Avant le parloir, elles doivent passer au portique et à la fouille, ça prend 20 minutes, puis à nouveau à la sortie. Ici on ne passe rien, même pas un bonbon. Dans d’autres maisons d’arrêt c’est plus flexible. Bien sûr elles essaient…
Les salariés de la Sodexo à côté, ils font la prise de rendez-vous et la gestion des casiers. On a refusé de faire ça. Ça a été compliqué avec la remplaçante de Sodexo. L’ancienne, si les bénévoles de Présence 26 n’étaient pas arrivés, elle préparait le café et les gâteaux pour les familles qui étaient déjà là. La nouvelle ne veut pas le faire, car « ce n’est pas dans son cahier des charges »…
Avant, les détenus venaient des environs proches, aujourd’hui, il ne sont plus que la moitié de l’Aveyron, et certains viennent de loin. Ils ont des cellules neuves, la télé, le frigo, la douche dans les cellules, mais bon, ils sont enfermés… Tous sont très jeunes, et beaucoup sont là pour de petits délits, pour la drogue. Selon le SPIP, ils vont très peu à la bibliothèque. Il y a pas mal d’étrangers qui savent pas lire le français, et puis il y a des jeunes qui ne savent tout simplement pas lire..
La privatisation d’une partie avec Sodexo a tout changé, surtout dans les relations. Maintenant pour beaucoup de choses, le directeur dit : « j’y peux rien, il faut voir avec la Sodexo ».
À Combarel, ils étaient sept ou huit par cellule. Au début ici, ils s’ennuyaient, sans personne pour jouer aux cartes et sans pouvoir sortir de cellule. Les portes sont fermées tout le temps, ils ne se voient que deux fois par jour à la promenade. Parfois ils peuvent avoir un peu d’enseignement, deux heures, ou un peu de sport, une heure par jour par exemple, au maximum. Ils peuvent demander l’accès à la bibliothèque. Mais la plupart du temps, ils sont enfermés.
Certains ont des problèmes psy, et ça arrive qu’ils pètent un plomb. Ils cassent tout dans leur cellule, ils passent quelques jours à Sainte-Marie.. et reviennent. Mais ce n’est pas leur place, non, ni ici ni là-haut. »

*Il y a 20 ans, c’est au n°26 de rue Combarel que les permanences ont commencé.

François, ancien salarié* à Druelle

« À Druelle, on est sur du petit délit, beaucoup sont sans-papiers ou d’origine étrangère. Il y en a qui sont très jeunes, dès 20 ans, et pour certains c’est la deuxième ou troisième incarcération, c’est leur seconde maison.

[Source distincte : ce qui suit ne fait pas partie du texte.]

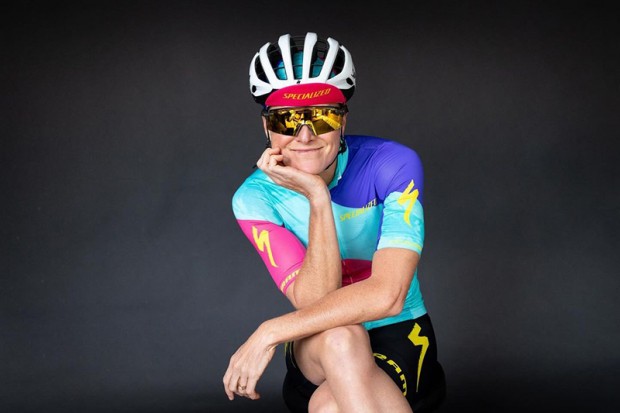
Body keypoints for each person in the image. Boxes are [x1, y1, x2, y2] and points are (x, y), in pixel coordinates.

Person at [223, 32, 447, 413]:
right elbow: (315, 304)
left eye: (321, 116)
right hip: (318, 345)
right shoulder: (254, 198)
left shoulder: (391, 165)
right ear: (267, 128)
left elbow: (389, 295)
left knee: (329, 406)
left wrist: (270, 331)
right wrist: (317, 197)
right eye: (287, 119)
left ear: (343, 121)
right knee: (341, 336)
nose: (304, 135)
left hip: (398, 332)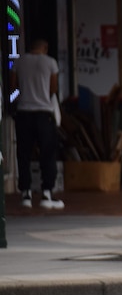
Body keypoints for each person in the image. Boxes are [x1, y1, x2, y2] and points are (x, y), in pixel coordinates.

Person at [11, 38, 64, 210]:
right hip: (44, 113)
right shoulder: (50, 63)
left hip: (24, 112)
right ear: (45, 47)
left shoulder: (20, 62)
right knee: (47, 153)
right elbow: (53, 88)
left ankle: (25, 193)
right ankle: (47, 192)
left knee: (24, 153)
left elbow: (14, 85)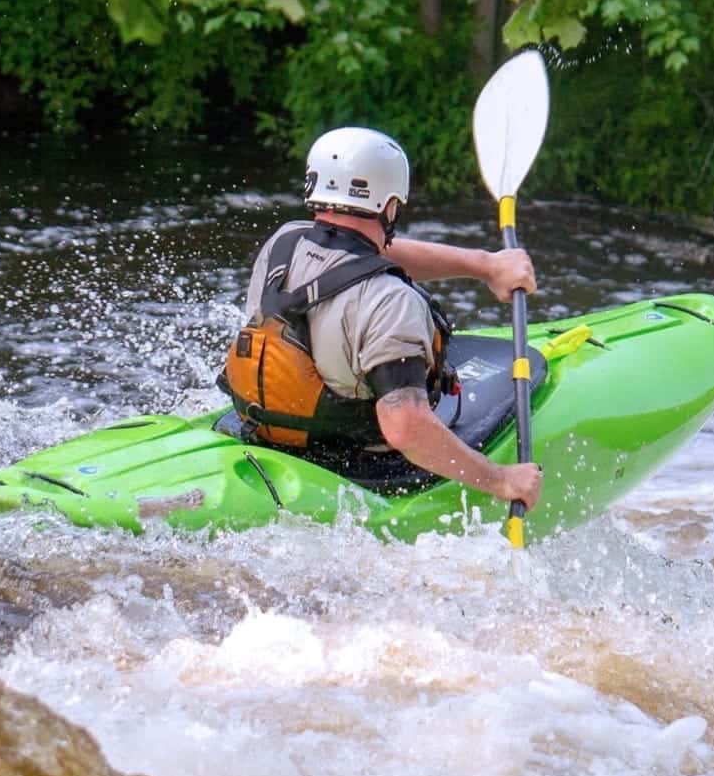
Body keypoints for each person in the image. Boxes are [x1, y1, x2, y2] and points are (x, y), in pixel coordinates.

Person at [221, 126, 544, 509]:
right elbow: (405, 427)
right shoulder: (393, 302)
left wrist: (485, 265)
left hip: (270, 431)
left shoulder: (285, 243)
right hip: (357, 463)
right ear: (389, 205)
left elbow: (363, 257)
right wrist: (502, 480)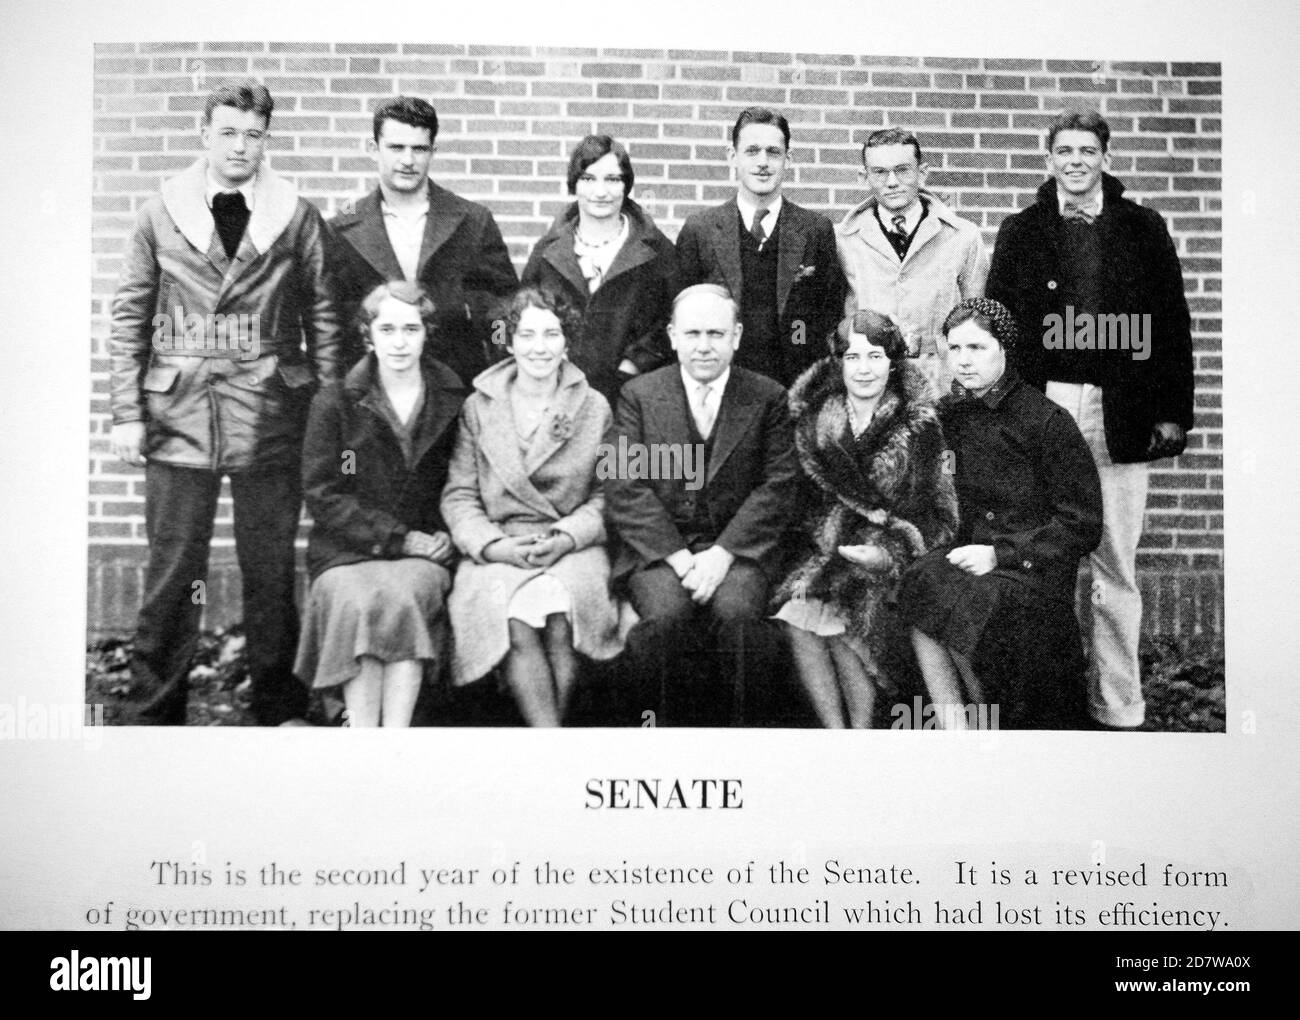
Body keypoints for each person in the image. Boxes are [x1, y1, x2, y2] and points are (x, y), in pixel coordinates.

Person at [108, 81, 341, 726]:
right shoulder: (161, 210)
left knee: (269, 571)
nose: (241, 146)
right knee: (173, 569)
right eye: (228, 132)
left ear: (267, 139)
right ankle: (155, 711)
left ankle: (277, 707)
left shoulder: (296, 214)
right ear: (204, 134)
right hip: (178, 413)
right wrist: (126, 413)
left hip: (270, 411)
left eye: (253, 134)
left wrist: (324, 413)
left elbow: (324, 314)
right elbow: (131, 314)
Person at [985, 110, 1195, 730]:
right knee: (1038, 559)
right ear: (1048, 159)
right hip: (1046, 406)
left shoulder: (1142, 227)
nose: (1075, 161)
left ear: (1104, 156)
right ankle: (1048, 705)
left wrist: (1170, 412)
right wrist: (1007, 410)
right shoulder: (1021, 231)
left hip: (1120, 408)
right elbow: (1001, 326)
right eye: (1064, 151)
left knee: (1114, 563)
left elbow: (1170, 325)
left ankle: (1119, 706)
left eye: (1086, 150)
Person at [896, 298, 1103, 730]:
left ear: (1005, 350)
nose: (964, 361)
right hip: (970, 555)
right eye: (955, 349)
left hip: (1031, 571)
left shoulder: (1047, 422)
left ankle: (990, 726)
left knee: (970, 602)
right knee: (920, 580)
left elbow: (1082, 524)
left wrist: (1000, 555)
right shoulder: (949, 415)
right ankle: (956, 725)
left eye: (977, 348)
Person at [607, 283, 800, 726]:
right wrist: (677, 557)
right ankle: (659, 738)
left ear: (736, 336)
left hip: (737, 548)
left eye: (716, 334)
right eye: (692, 334)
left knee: (740, 619)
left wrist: (722, 554)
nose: (704, 346)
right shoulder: (638, 395)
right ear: (672, 336)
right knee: (664, 620)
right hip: (660, 549)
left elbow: (778, 485)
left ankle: (743, 742)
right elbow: (623, 484)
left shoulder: (768, 396)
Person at [440, 286, 623, 726]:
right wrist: (493, 547)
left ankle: (547, 748)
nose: (539, 347)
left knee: (563, 618)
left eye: (551, 334)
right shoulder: (479, 405)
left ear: (567, 341)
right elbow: (460, 494)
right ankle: (551, 744)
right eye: (527, 335)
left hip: (569, 543)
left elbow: (608, 493)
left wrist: (565, 538)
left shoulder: (593, 406)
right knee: (514, 618)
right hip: (500, 545)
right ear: (509, 341)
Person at [770, 310, 958, 728]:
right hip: (828, 545)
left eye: (875, 356)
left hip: (891, 552)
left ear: (893, 361)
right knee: (797, 614)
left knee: (842, 618)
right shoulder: (815, 416)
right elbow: (798, 501)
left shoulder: (920, 424)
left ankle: (861, 730)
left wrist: (889, 552)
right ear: (838, 362)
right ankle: (836, 732)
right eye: (853, 358)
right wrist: (823, 541)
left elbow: (940, 515)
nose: (864, 368)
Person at [295, 281, 466, 726]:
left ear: (427, 333)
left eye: (411, 329)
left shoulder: (453, 399)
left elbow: (464, 482)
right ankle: (362, 734)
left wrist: (444, 536)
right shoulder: (334, 402)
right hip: (349, 548)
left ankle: (395, 738)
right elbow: (322, 493)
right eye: (386, 329)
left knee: (404, 595)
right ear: (367, 335)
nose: (399, 341)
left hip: (429, 547)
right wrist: (396, 538)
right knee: (357, 600)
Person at [327, 96, 518, 382]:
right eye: (396, 148)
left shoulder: (472, 220)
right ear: (373, 149)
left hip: (456, 384)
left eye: (418, 149)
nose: (407, 160)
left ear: (433, 152)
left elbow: (506, 310)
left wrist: (501, 363)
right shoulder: (342, 228)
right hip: (370, 389)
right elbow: (329, 321)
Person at [675, 107, 846, 386]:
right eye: (752, 151)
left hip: (792, 389)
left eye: (773, 152)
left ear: (788, 159)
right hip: (722, 387)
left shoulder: (815, 230)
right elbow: (681, 314)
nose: (763, 162)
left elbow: (829, 316)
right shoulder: (700, 230)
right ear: (733, 156)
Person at [520, 134, 678, 406]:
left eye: (612, 179)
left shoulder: (658, 252)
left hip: (636, 395)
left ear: (626, 185)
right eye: (589, 179)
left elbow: (674, 321)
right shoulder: (547, 252)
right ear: (575, 184)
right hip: (558, 393)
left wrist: (633, 365)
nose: (601, 192)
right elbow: (517, 316)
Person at [836, 128, 989, 399]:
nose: (892, 181)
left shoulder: (962, 236)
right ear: (864, 177)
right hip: (872, 384)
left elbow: (978, 321)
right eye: (880, 172)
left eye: (903, 170)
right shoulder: (844, 240)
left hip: (943, 386)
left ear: (923, 172)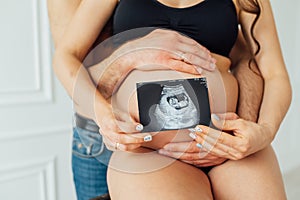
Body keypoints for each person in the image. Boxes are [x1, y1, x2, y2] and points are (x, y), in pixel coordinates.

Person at [48, 0, 291, 199]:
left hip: (228, 144)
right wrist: (102, 113)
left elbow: (275, 74)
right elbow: (66, 56)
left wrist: (264, 132)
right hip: (148, 151)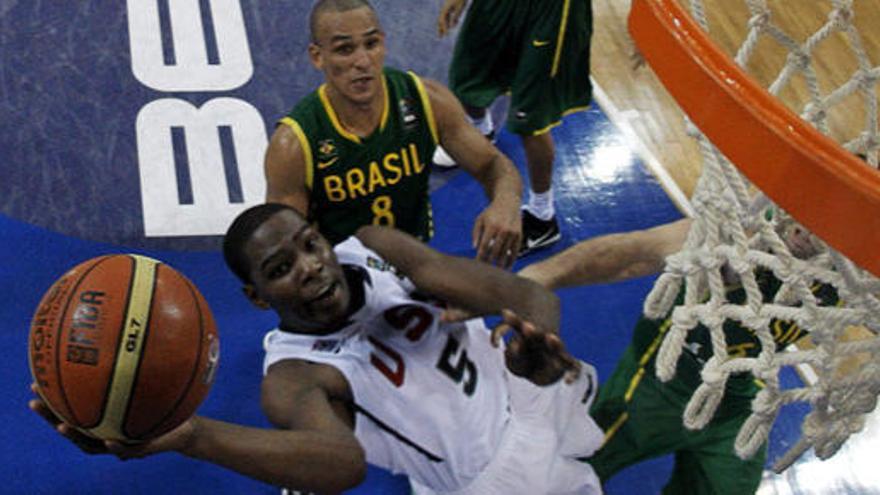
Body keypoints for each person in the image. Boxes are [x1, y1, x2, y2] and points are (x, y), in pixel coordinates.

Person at [31, 202, 604, 494]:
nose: (310, 267)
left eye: (311, 244)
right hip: (494, 480)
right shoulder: (293, 374)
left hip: (533, 399)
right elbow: (342, 465)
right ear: (257, 298)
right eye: (282, 269)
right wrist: (192, 435)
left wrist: (538, 359)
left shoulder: (376, 249)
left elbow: (528, 297)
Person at [518, 217, 839, 494]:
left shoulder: (855, 280)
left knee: (731, 487)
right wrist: (543, 276)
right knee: (562, 475)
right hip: (658, 383)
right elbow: (636, 252)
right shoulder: (747, 230)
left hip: (734, 394)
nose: (809, 232)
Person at [265, 0, 523, 268]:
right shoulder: (293, 144)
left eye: (371, 44)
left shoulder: (426, 100)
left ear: (384, 43)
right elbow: (286, 242)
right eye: (345, 49)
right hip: (343, 281)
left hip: (416, 262)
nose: (363, 61)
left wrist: (506, 201)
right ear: (317, 56)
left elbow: (493, 165)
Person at [434, 0, 594, 257]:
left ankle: (543, 217)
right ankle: (479, 132)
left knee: (532, 122)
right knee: (468, 78)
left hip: (549, 14)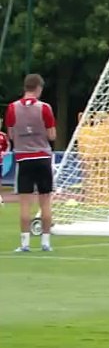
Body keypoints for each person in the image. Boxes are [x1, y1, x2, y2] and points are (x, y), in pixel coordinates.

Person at [6, 74, 57, 251]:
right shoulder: (45, 108)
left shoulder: (12, 108)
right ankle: (45, 242)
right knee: (45, 202)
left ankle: (25, 243)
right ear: (39, 88)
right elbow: (52, 135)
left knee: (25, 203)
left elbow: (11, 134)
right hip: (42, 157)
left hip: (24, 158)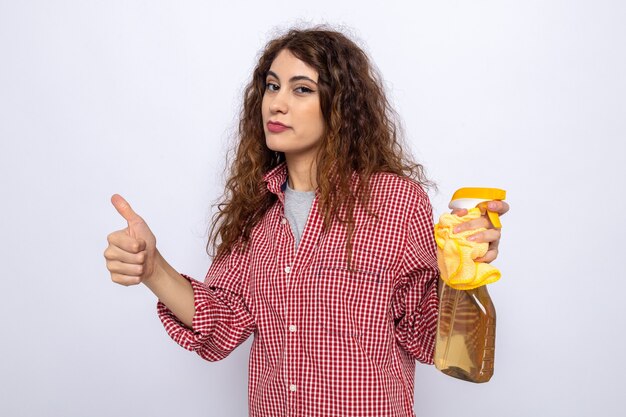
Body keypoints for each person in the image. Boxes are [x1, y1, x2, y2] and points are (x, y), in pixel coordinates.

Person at [104, 26, 509, 417]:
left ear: (341, 106)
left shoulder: (394, 201)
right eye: (272, 85)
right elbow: (222, 321)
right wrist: (153, 269)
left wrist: (463, 268)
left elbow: (426, 336)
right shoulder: (256, 216)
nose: (277, 103)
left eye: (302, 89)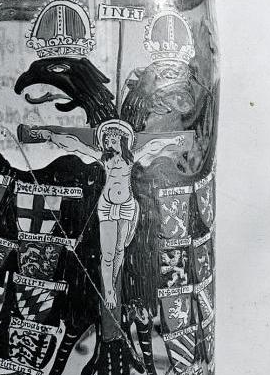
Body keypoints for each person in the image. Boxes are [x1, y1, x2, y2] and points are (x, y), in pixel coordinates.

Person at [34, 119, 185, 309]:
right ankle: (109, 292)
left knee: (120, 249)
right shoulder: (105, 158)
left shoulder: (131, 158)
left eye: (112, 140)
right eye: (106, 141)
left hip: (126, 206)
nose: (108, 144)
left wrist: (172, 141)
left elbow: (152, 146)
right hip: (107, 207)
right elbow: (76, 145)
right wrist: (51, 136)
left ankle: (111, 283)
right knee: (107, 254)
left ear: (122, 141)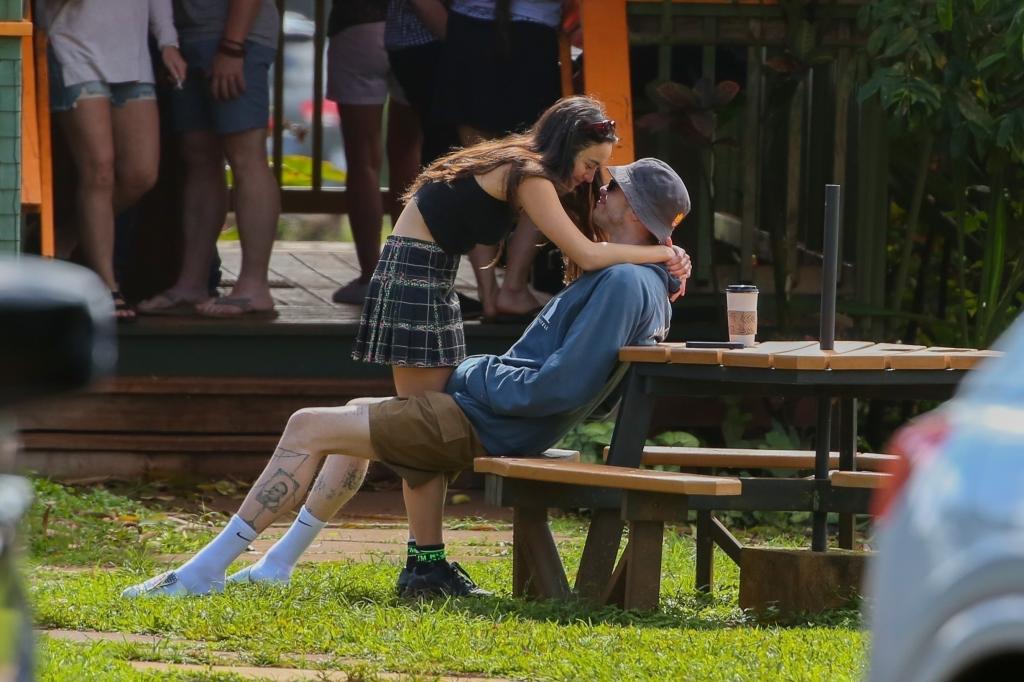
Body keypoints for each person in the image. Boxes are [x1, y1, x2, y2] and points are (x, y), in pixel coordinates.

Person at [122, 157, 692, 599]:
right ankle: (275, 564)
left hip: (489, 423)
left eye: (613, 187)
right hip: (494, 418)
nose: (602, 190)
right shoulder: (632, 276)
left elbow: (560, 389)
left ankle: (201, 572)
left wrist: (470, 374)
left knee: (306, 426)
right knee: (350, 416)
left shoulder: (622, 284)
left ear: (636, 213)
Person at [42, 0, 187, 322]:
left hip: (132, 56)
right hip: (73, 47)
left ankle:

On les relâche ensuite devant la prison, sans ordonnance, sans rien, car ils ont pu être arrêtés les poches vides et parfois, ils viennent de loin.
Il n’y a pas de service dédié à la psychiatrie. Un psychiatre passe de temps en temps… Il n’y a aucun réel suivi psy des détenus, il y a juste une camisole chimique. 
L’institution ne les rend pas autonomes, elle leur donne des limites qu’ils ne peuvent pas réfléchir. Quand tout a loupé… on se retrouve là. Mais pour moi, c’est totalitaire, il faut autre chose, ça peut être une prison ouverte, rendre les gens plus conscients (par une thérapie par exemple), etc. Qu’ils reprennent possession d’une place dans cette société. Mais les gens ont peur de ceux qui passent les limites. C’est juste un échec, ça s’arrête là, il n’y a rien derrière, aucune chance de réinsertion. Un tas de gens n’ont rien à faire en détention, d’autres devraient être en psychiatrie… C’est un cercle vicieux, en prison, ils se retrouvent face à des limites rigides. La psy a un peu évolué, la prison très peu.
À Rodez, on entend souvent qu’ils sont bien lotis… mais la population, en général, ne peut avoir conscience du quotidien d’une personne enfermée. Certaines personnes ont peu de possibilités d’épanouissement et ont du mal à imaginer que le détenu, celui qui franchit les limites, ait un confort que peut-être eux-mêmes n’ont pas. »

*Il a préféré ne pas donner sa fonction dans la prison.